II. Judging the adequacy of available technology for carrying out such activities

Another way to use data to improve program outcomes is to assess the strengths and weaknesses of the technology for carrying out the kinds of activities that determine outcomes.  Each of these items in this survey is designed to provide direct guidance for program leaders and faculty support staff for helping faculty and students use technology appropriately and/or for guiding future choices of technology.

Findings and their use: Subscales (answers to several questions with similar topics, such as student-student interaction) provide clues about student judgment about the suitability of the technology, and the assignments for its use.  Similar questions should be asked of faculty. Together the findings would help faculty and administrators decide a) which technologies were being used well, b) where better training or course design is needed, and c) where new technology may be required.

III.  Diagnostic Surveys: Removing Barriers to 100% Participation and Success

Learning results from what students do. Technology is valuable when students use it to carry out those activities.  But what if not every student participates in key course activities?  For example, we've identified almost 50 barriers that can hinder some students from participating in online discussion and teamwork.  Barriers range from problems in uploading files to problems in dealing with a loafing team-mate.

This third type of survey asks each student to describe any and all barriers that affect that student's participation in online discussion or teamwork. Faculty using this survey would ask only about problems where they and the institution can help. The attached survey includes 19 of the 45 items in this item bank.

Findings and their use: Students are encouraged to give their names. So if one student says that finding a computer at the times she has available for study is a problem, she might be told about a local school that is open in the evenings and has a computer lab. If half the students in the course believe that they learn best when they learn alone, the faculty member might report after each assignment and test which group scored higher: those who worked on the team projects (or engaged in online discussion) or those who didn't.

IV. Classroom Assessment Techniques

Flashlight Online can also be used to gather information to improve courses as they unfold. ( Subscribers: click here for pages on classroom assessment techniques adapted from the work of Angelo and Cross.) For example, the faculty member may ask students to think about recent assignments, both to get feedback for future teaching but also to stimulate students to think about their own strengths and weaknesses. Here's one survey that could be adapted for this purpose. And here are a variety of other ways to improve feedback for students and faculty. (Standard TLT Group username and password required; to see if your institution is a current subscriber and to get the log-in information, click here.)

V. Controlling Cost and Stress

Traditional cost studies focus on the bottom line: of two or more types of program design, which is most/least expensive?  Here, too, Flashlight focuses on the ways that time, money and other resources are invested in specific activities, and why.  Christine Geith's chapter in the Flashlight Cost Analysis Handbook, for example, found tremendous variation in how individual faculty spend time in different modes of off- and on-campus teaching.
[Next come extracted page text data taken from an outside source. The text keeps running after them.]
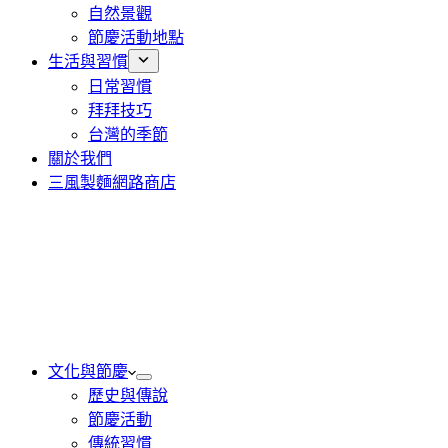
自然景觀
節慶活動地點
生活與習慣
日常習慣
拜拜技巧
台灣的季節
關於我們
三風製麵網路商店
文化與節慶
歷史與傳說
節慶活動
傳統習慣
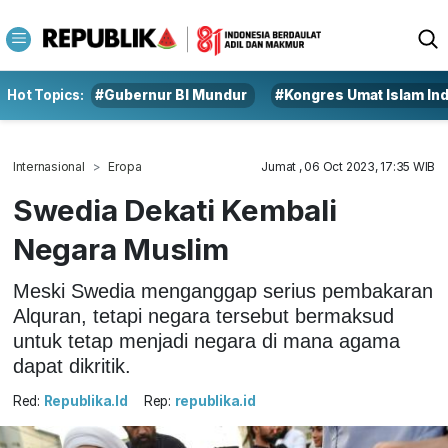
Hot Topics:
#Gubernur BI Mundur
#Kongres Umat Islam In
Internasional
Eropa
Jumat , 06 Oct 2023, 17:35 WIB
Swedia Dekati Kembali
Negara Muslim
Meski Swedia menganggap serius pembakaran
Alquran, tetapi negara tersebut bermaksud
untuk tetap menjadi negara di mana agama
dapat dikritik.
Red:
Republika.id
Rep:
republika.id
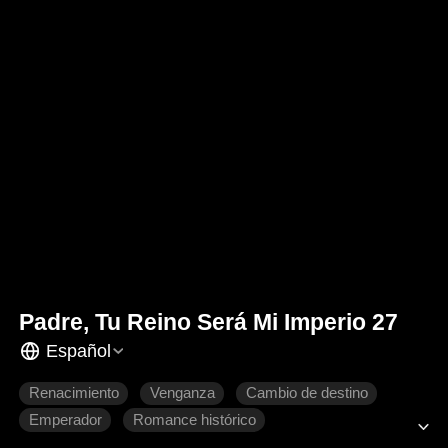
Padre, Tu Reino Será Mi Imperio 27
Español
Renacimiento
Venganza
Cambio de destino
Emperador
Romance histórico
Drama de poder histórico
Dziuban and Moskal showed that one reason that faculty spend more time in web-based courses at the University of Central Florida is because they like the enhanced ability to interact with students. Brown, Henderson and Myers found that the investment in up-front help in instructional design at Washington State University was paying off in both improved quality and lower operating costs for distance learning courses.

Bottom line: if you want to gather the kinds of data that can directly lead to program improvement, don't just focus on the bottom line!